Abstract: FR-PO796
Relationship between Hydration Status (HS), Blood Pressure (BP), and Survival in Hemodialysis (HD) Patients (Pts)
Session Information
- Standard Hemodialysis for ESRD - II
November 03, 2017 | Location: Hall H, Morial Convention Center
Abstract Time: 10:00 AM - 10:00 AM
Category: Dialysis
- 601 Standard Hemodialysis for ESRD
Authors
- Ferder, Marcelo D, Fresenius Medical Care Argentina, Buenos Aires, Argentina
- Guinsburg, Adrian M., Fresenius Medical Care Argentina, Buenos Aires, Argentina
- Marelli, Cristina, Fresenius Medical Care Argentina, Buenos Aires, Argentina
Background
HS and BP are key factors to control in HD pts due both are closely related to mortality. We aimed to study their association with mortality in a large HD pts cohort from Fresenius Medical Care Latinamerica (FMCLA).
Methods
Pts undergoing HD at FMCLA between 09/2008 and 12/2016 were included. HS was assessed by multifrequency bioimpedance spectroscopy using a body composition monitor device (BCM©, FME Deutschland GmbH). Predialysis systolic BP (pSBP) was obtained as mean of 6 consecutive treatments prior to HS assessment (baseline). Lab data at baseline was used. Values expressed as mean±SD. All pts were assigned to one of five groups (G) based on pSBP and overhydration (OH). G1: Hypertensive-Overhydrated (OH>=1+pSBP>=140); G2: Hypertensive-Normo/Dehydrated (OH<1+pSBP>=140); G3: Hypotensive-Normo/Dehydrated (OH<-1+pSBP<140) or (OH<1+pSBP<100); G4: Hypotensive-Overhydrated (OH>=1+pSBP<140); G5 (Ref): Normotensive-Normohydrated (-1=<OH<1+100=<pSBP<140). Time at risk was counted between HS assessment and death or Dec 31, 2016. A Cox model was constructed to analyze independent relationship between groups and mortality.
Results
43,786 pts were included. Age 57.9±16.1 yrs, vintage 3.1±4.3 yrs, male 58.2%, OH 1.76±2.15 lts, pSBP 140.4±23.4 mmHg, Alb 3.8±0.5 (g/dl), Hgb 10.8±1.9 g/dl, serum Ca 8.8±0.9 mg/dl, serum P 4.7±1.4 mg/dl, serum Na 137.8±4.0 mEq/l, eKt/V 1.36±0.30, DBT 30.9%, CVD 8.0%, Cancer 1.0%.

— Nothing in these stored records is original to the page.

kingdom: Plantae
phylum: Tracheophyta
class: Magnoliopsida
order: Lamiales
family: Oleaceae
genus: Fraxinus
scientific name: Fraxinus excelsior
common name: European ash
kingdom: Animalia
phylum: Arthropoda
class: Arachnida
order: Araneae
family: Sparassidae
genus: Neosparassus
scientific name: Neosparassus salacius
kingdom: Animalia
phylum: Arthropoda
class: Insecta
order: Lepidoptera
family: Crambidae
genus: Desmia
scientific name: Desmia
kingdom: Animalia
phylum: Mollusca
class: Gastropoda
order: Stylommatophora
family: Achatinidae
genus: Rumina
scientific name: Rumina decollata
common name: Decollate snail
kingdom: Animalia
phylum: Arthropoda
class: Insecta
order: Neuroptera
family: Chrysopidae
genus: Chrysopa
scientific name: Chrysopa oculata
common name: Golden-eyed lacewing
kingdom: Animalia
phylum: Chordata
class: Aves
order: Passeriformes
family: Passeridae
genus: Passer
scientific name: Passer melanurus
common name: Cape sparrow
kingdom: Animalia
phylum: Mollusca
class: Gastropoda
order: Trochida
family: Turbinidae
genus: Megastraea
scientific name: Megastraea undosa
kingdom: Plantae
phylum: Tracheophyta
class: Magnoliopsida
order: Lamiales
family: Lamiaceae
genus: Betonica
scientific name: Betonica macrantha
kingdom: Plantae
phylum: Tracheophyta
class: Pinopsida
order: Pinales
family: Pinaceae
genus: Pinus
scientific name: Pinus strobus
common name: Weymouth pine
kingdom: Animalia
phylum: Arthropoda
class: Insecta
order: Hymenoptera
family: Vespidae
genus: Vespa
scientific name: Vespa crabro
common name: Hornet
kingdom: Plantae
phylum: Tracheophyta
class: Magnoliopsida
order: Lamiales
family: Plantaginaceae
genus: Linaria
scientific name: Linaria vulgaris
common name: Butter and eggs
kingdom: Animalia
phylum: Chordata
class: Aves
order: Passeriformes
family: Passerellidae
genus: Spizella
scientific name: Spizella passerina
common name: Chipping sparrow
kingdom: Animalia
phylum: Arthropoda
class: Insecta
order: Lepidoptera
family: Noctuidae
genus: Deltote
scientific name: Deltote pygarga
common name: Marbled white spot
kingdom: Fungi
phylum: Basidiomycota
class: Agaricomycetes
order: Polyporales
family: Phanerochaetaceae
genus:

Mean follow up time was 4.45 yrs and 5,864 death events were observed. After controlling for demographic, comorbid and lab values, RR of death was G1 1.50 (1.38-1.64), G2 1.14 (1.02-1.28), G3 1.29 (1.14-1.46) and G4 1.57 (1.45-1.70).
Conclusion
Our study suggests that any combination of OH and pSBP outside the box of reference (-1<OH<1 and 100<pSBP<140) increases risk of death. Excesive OH (OH>=1) combined with pSBP<140 (G4) as well as >140 (G1) are groups at higher risk.